TO DO: The result should be a word-for-word retyping of the entries below, free of pictures.

Extracted page text data:

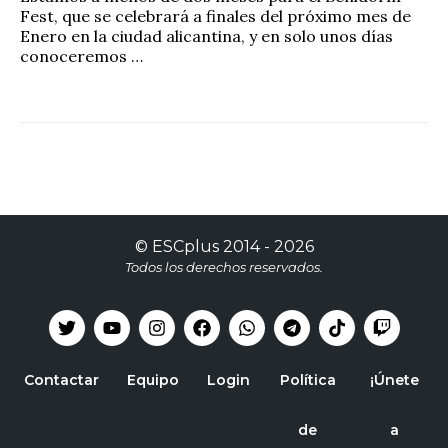
Fest, que se celebrará a finales del próximo mes de
Enero en la ciudad alicantina, y en solo unos días
conoceremos …
©
ESCplus
2014 -
2026
Todos los derechos reservados.
Contactar
Equipo
Login
Política
¡Únete
de
a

SOLUTION TO THIS EXERCISE:
Fest, que se celebrará a finales del próximo mes de
Enero en la ciudad alicantina, y en solo unos días
conoceremos …
©
ESCplus
2014 -
2026
Todos los derechos reservados.
Contactar
Equipo
Login
Política
¡Únete
de
a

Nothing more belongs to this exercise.